- Location of Boyd, Minnesota
- Coordinates: 44°51′04″N 95°54′03″W﻿ / ﻿44.85111°N 95.90083°W
- Country: United States
- State: Minnesota
- County: Lac qui Parle

Area
- • Total: 0.51 sq mi (1.32 km^{2})
- • Land: 0.51 sq mi (1.32 km^{2})
- • Water: 0 sq mi (0.00 km^{2})
- Elevation: 1,050 ft (320 m)

Population (2020)
- • Total: 141
- • Density: 275.9/sq mi (106.53/km^{2})
- Time zone: UTC-6 (Central (CST))
- • Summer (DST): UTC-5 (CDT)
- ZIP code: 56218
- Area code: 320
- FIPS code: 27-07138
- GNIS feature ID: 2394232
- Website: www.cityofboydminnesota.com

= Boyd, Minnesota =

City in Minnesota, United States

Boyd is a city in Lac qui Parle County, Minnesota, United States. The population was 141 at the 2020 census.

==History==
Boyd was platted in 1884. A post office has been in operation at Boyd since 1884. The city was incorporated in 1893.

==Geography==
According to the United States Census Bureau, the city has a total area of 0.52 sqmi, all land.

==Demographics==

Historical population
| Census | Pop. | Note | %± |
| 1900 | 335 |  | — |
| 1910 | 431 |  | 28.7% |
| 1920 | 549 |  | 27.4% |
| 1930 | 449 |  | −18.2% |
| 1940 | 523 |  | 16.5% |
| 1950 | 496 |  | −5.2% |
| 1960 | 419 |  | −15.5% |
| 1970 | 311 |  | −25.8% |
| 1980 | 329 |  | 5.8% |
| 1990 | 251 |  | −23.7% |
| 2000 | 210 |  | −16.3% |
| 2010 | 175 |  | −16.7% |
| 2020 | 141 |  | −19.4% |
U.S. Decennial Census

===2010 census===
As of the census of 2010, there were 175 people, 88 households, and 43 families living in the city. The population density was 336.5 PD/sqmi. There were 114 housing units at an average density of 219.2 /sqmi.
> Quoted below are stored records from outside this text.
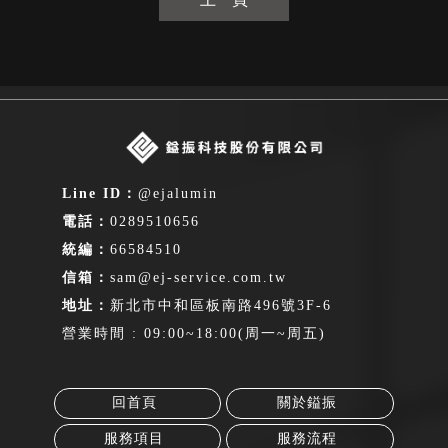
@ejalumin
0289510656
66584510
sam@ej-service.com.tw
新北市中和區板南路496號3F-6
營業時間 : 09:00~18:00(周一~周五)
回首頁
關於鎰振
服務項目
服務流程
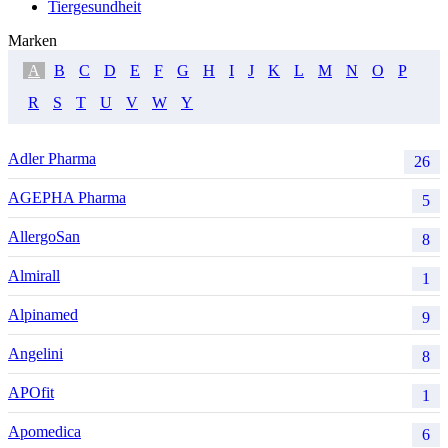
Tiergesundheit
Marken
A
B
C
D
E
F
G
H
I
J
K
L
M
N
O
P
R
S
T
U
V
W
Y
Adler Pharma
26
AGEPHA Pharma
5
AllergoSan
8
Almirall
1
Alpinamed
9
Angelini
8
APOfit
1
Apomedica
6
The racial makeup of the city was 94.9% White, 0.6% Asian, and 4.6% from other races. Hispanic or Latino of any race were 4.6% of the population.
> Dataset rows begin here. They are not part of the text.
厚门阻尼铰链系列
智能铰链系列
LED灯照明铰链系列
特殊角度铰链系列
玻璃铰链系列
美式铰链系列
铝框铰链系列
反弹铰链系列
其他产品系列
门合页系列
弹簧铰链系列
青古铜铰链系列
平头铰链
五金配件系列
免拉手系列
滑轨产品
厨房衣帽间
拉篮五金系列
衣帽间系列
There were 88 households, of which 17.0% had children under the age of 18 living with them, 37.5% were married couples living together, 4.5% had a female householder with no husband present, 6.8% had a male householder with no wife present, and 51.1% were non-families. 43.2% of all households were made up of individuals, and 17% had someone living alone who was 65 years of age or older. The average household size was 1.99 and the average family size was 2.63.

The median age in the city was 49.2 years. 17.7% of residents were under the age of 18; 7.4% were between the ages of 18 and 24; 19.4% were from 25 to 44; 34.9% were from 45 to 64; and 20.6% were 65 years of age or older. The gender makeup of the city was 56.0% male and 44.0% female.

===2000 census===
As of the census of 2000, there were 210 people, 100 households, and 52 families living in the city. The population density was 393.5 PD/sqmi. There were 116 housing units at an average density of 217.4 /sqmi. The racial makeup of the city was 97.62% White, 1.43% Native American and 0.95% Asian.

There were 100 households, out of which 18.0% had children under the age of 18 living with them, 42.0% were married couples living together, 7.0% had a female householder with no husband present, and 48.0% were non-families. 39.0% of all households were made up of individuals, and 16.0% had someone living alone who was 65 years of age or older. The average household size was 2.10 and the average family size was 2.88.

In the city, the population was spread out, with 19.0% under the age of 18, 8.1% from 18 to 24, 30.5% from 25 to 44, 27.1% from 45 to 64, and 15.2% who were 65 years of age or older. The median age was 42 years. For every 100 females, there were 103.9 males. For every 100 females age 18 and over, there were 107.3 males.

The median income for a household in the city was $30,625, and the median income for a family was $41,500. Males had a median income of $21,591 versus $17,955 for females. The per capita income for the city was $16,917. About 4.0% of families and 6.8% of the population were below the poverty line, including none of those under the age of eighteen and 5.4% of those 65 or over.